→ Okuma metni
========

“Başbakan; Diktatör, Jinekolog, Vantrologdur"

“Başbakan; Diktatör, Jinekolog, Vantrologdur"

"Şeytanı kıskandıracak kibre sahip.. Benim valim, benim kaymakamım, benim polisim, benim vekilim. Millet yok, devlet yok.”“Diktatörün ‘ben’leri var. Ama o gençler ne yaptılar? Al şu ‘ben’leri başına çal dediler

CHP Genel Başkanı Kemal Kılıçdaroğlu, partisinin grup toplantısında konuştu. Başbakan Erdoğan'ı çok ağır eleştiren, çeşitli sıfatlar yakıştıran Kılıçdaroğlu, "Komşularla yaptığı kavgayı yurtiçinde yapıyor. Ve öyle bir noktaya geldi ki, kendi ülkesini savaş alanına döndürdü" dedi. 

Bugün partisinin Grup Toplantısında konuşan CHP Genel başkanı  Kılıçdaroğlu sosyal medya da şaşkınlık yarattı. Yorumlardan bir çoğu; "Kılıçdaroğlu beklenen, muhalefet liderine yakışır, özlenen bir konuşma yaptı, sanırım artık oda öğreniyor" şeklindeydi.

========

→ Yönerge a
Listede "location = /heya.html" geçen satırdan listenin sonuna kadar olan kısmı, boş satırları atlayarak numaralı liste olarak yeniden yaz. Resimleri cevaba koyma.
Metin ile liste arasında hiçbir bağ yoktur.

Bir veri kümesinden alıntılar
========

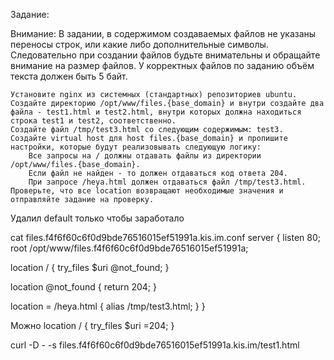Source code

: Задание:

Внимание: В задании, в содержимом создаваемых файлов не указаны переносы строк, или какие либо дополнительные символы. Следовательно при создании файлов будьте внимательны и обращайте внимание на размер файлов. У корректных файлов по заданию объём текста должен быть 5 байт.

    Установите nginx из системных (стандартных) репозиториев ubuntu.
    Создайте директорию /opt/www/files.{base_domain} и внутри создайте два файла - test1.html и test2.html, внутри которых должна находиться строка test1 и test2, соответственно.
    Создайте файл /tmp/test3.html со следующим содержимым: test3.
    Создайте virtual host для host files.{base_domain} и пропишите настройки, которые будут реализовывать следующую логику:
        Все запросы на / должны отдавать файлы из директории /opt/www/files.{base_domain}.
        Если файл не найден - то должен отдаваться код ответа 204.
        При запросе /heya.html должен отдаваться файл /tmp/test3.html.
    Проверьте, что все location возвращают необходимые значения и отправляйте задание на проверку.


Удалил default только чтобы заработало

cat files.f4f6f60c6f0d9bde76516015ef51991a.kis.im.conf
server {
  listen 80;
  root /opt/www/files.f4f6f60c6f0d9bde76516015ef51991a;

  location / {
    try_files $uri @not_found;
  }

  location @not_found {
    return 204;
  }

  location = /heya.html {
    alias /tmp/test3.html;
  }
}


Можно
  location / {
    try_files $uri =204;
  }



  curl -D - -s files.f4f6f60c6f0d9bde76516015ef51991a.kis.im/test1.html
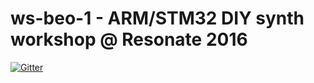 # ws-beo-1 - ARM/STM32 DIY synth workshop @ Resonate 2016

[![Gitter](https://badges.gitter.im/thi-ng/ws-beo-1.svg)](https://gitter.im/thi-ng/ws-beo-1?utm_source=badge&utm_medium=badge&utm_campaign=pr-badge&utm_content=badge)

========

→ Yönerge b
Kılıçdaroğlu'nun konuşmasıyla ilgili okuma metnine göre şu ifadeler doğru mu? Her biri için evet ya da hayır de ve metinden belirleyici sözleri aynen alıntıla.
(i) Kılıçdaroğlu bu konuşmayı partisinin grup toplantısında yaptı.
(ii) Sosyal medyadaki yorumların birçoğu konuşmayı yetersiz buldu.
(iii) Kılıçdaroğlu, Başbakan'ın komşularla kavgasını yurt içinde sürdürdüğünü söyledi.

→ Cevap alanı a
1.   location = /heya.html {
2.     alias /tmp/test3.html;
3.   }
4. }
5. Можно
6.   location / {
7.     try_files $uri =204;
8.   }
9.   curl -D - -s files.f4f6f60c6f0d9bde76516015ef51991a.kis.im/test1.html
10.  # ws-beo-1 - ARM/STM32 DIY synth workshop @ Resonate 2016
11. [![Gitter](https://badges.gitter.im/thi-ng/ws-beo-1.svg)](https://gitter.im/thi-ng/ws-beo-1?utm_source=badge&utm_medium=badge&utm_campaign=pr-badge&utm_content=badge)

→ Cevap alanı b
(i) Evet: "CHP Genel Başkanı Kemal Kılıçdaroğlu, partisinin grup toplantısında konuştu."
(ii) Hayır: "Yorumlardan bir çoğu; "Kılıçdaroğlu beklenen, muhalefet liderine yakışır, özlenen bir konuşma yaptı, sanırım artık oda öğreniyor" şeklindeydi."
(iii) Evet: "Komşularla yaptığı kavgayı yurtiçinde yapıyor."